|
PT Pertamina (Persero) segera mengambil alih lead operator di Blok West Madura Offshore yang kini dipegang Kodeco Energy Ltd, pada kuartal I/2011.
"West Madura kontraknya segera habis pada 2011. Nah, kami akan take over West Madura kemungkinan Maret 2011. Saat ini masih dalam proses," ujar VP Corporate Communications Pertamina Mochamad Harun.
Rencananya pada blok tersebut, Pertamina akan menambahkan kepemilikan sahamnya menjadi 60%. Saat ini, perusahaan pelat merah tersebut memegang 50% saham di West Madura. Sisanya dipegang oleh Kodeco dan China National Offshore Oil Corp (CNOOC) masing-masing memiliki 25% saham.
Kendati menjadi mayoritas, berdasarkan kontrak yang berakhir pada 2011, operator blok tersebut dipegang Kodeco.
"Untuk take over saham di sana tidak memerlukan dana. Dana yang dibutuhkan hanya untuk investasi. Namun saya belum bisa menyebutkan angkanya," ujar Harun.
Dia menyebutkan West Madura Offshore saat ini bisa menghasilkan minyak sekitar 30.000 Bopd dan untuk gas mencapai 120 juta kaki kubik gas per hari. Ke depan Pertamina juga bakal menggenjot produksi dari blok tersebut.

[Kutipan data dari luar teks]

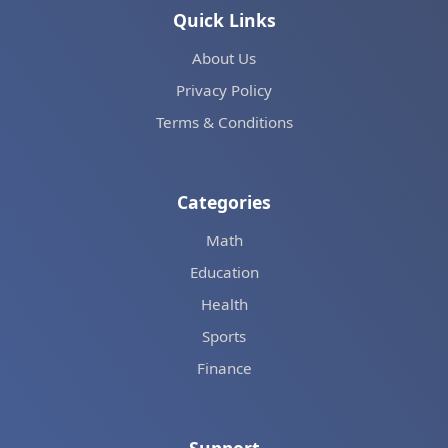
Quick Links
About Us
Privacy Policy
Terms & Conditions
Categories
Math
Education
Health
Sports
Finance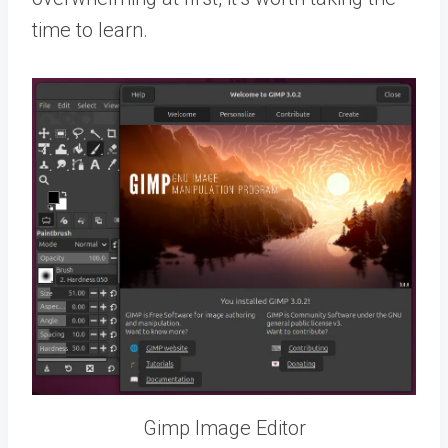
time to learn.
Gimp Image Editor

Akan tetapi, Harun enggan menyebutkan berapa angka produksi yang dibidik. Awal tahun depan, Pertamina juga berencana mengambil alih operator Blok Mahakam di Kalimantan Timur yang saat ini dipegang oleh Total E&P.
Menurut kontrak, Total E&P menjadi operator di blok tersebut berakhir di 2017.